Wednesday, January 6, 2010

Politics: The US Health Care System

KENNEWICK, WASHINGTON - Canadians are constantly told that their health care system is superior to that of the United States. It's so close to a sacred cow that commentators cannot even question the premise for fear of being unpatriotic. Typical of how far one can go was Jian Gomeshi's monologue on the CBC radio show Q the day after a health care compromise was reached in the US Senate, talking about how relieved Canadians were that the proposed reforms would still result in less than universal coverage in the United States and that cost-cutting measures were minimal. Those two differences--universality and cost--are those most often cited as the aspects that most distinguish the two systems. But, these are largely macroeconomic issues for policy makers--assuming a person has access to medical services, all that the "consumer" cares about is the quality of those services.

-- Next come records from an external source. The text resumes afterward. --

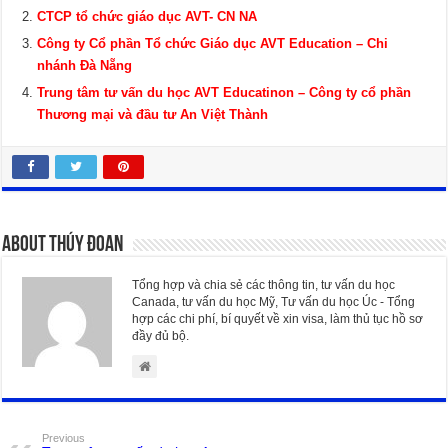
CTCP tổ chức giáo dục AVT- CN NA
Công ty Cổ phần Tổ chức Giáo dục AVT Education – Chi
nhánh Đà Nẵng
Trung tâm tư vấn du học AVT Educatinon – Công ty cổ phần
Thương mại và đầu tư An Việt Thành
About Thúy Đoan
Tổng hợp và chia sẻ các thông tin, tư vấn du học
Canada, tư vấn du học Mỹ, Tư vấn du học Úc - Tổng
hợp các chi phí, bí quyết về xin visa, làm thủ tục hồ sơ
đầy đủ bộ.
Previous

I had a chance to see the US health care system in action this week when a family member that I was visiting showed some acute symptoms. The situation was well-handled on the phone, with the symptoms regarded as serious and instructions to call 911 until it became clear that I was around to provide a ride to the doctor's office. Upon arrival at the doctor's office, it was less than five minutes before a nurse invited us back to a room, and the doctor came around just minutes after vital signs were taken. We were given a direct admit to the hospital, so there was no wait, just the standard admission interview.

Arguably, this was the only egregious part of the entire process. The insurance check is something that wouldn't happen in Canada once a health card was shown, but it took only seconds, probably no longer than verifying a health card. All the other forms that lawyers require to be signed were the issue. There were four forms that had to be explained and signed. For someone in pain being admitted to a hospital, this is not welcome. Does anyone actually ask for more information on organ donation as they are entering a hospital with an acute condition? The only other major issue in the experience came immediately thereafter, as the volunteer (yes, volunteer) who was to lead us to the hospital room left us in the hallway for about five minutes before guiding us there.

After that, there was little to quibble with in the experience. Tests were soon performed and a procedure was scheduled for the first thing the next morning. While it was delayed a bit this was communicated during breakfast, and release from the hospital came about 26 hours after admission. An issue brought up late during the release process was dealt with by the nurse, resulting in a prescription phoned in to the pharmacy for pickup before the end of the day.

There are plenty of problems with the health care system in the United States. None of them were obvious in my experience of it earlier this week. It worked quite well.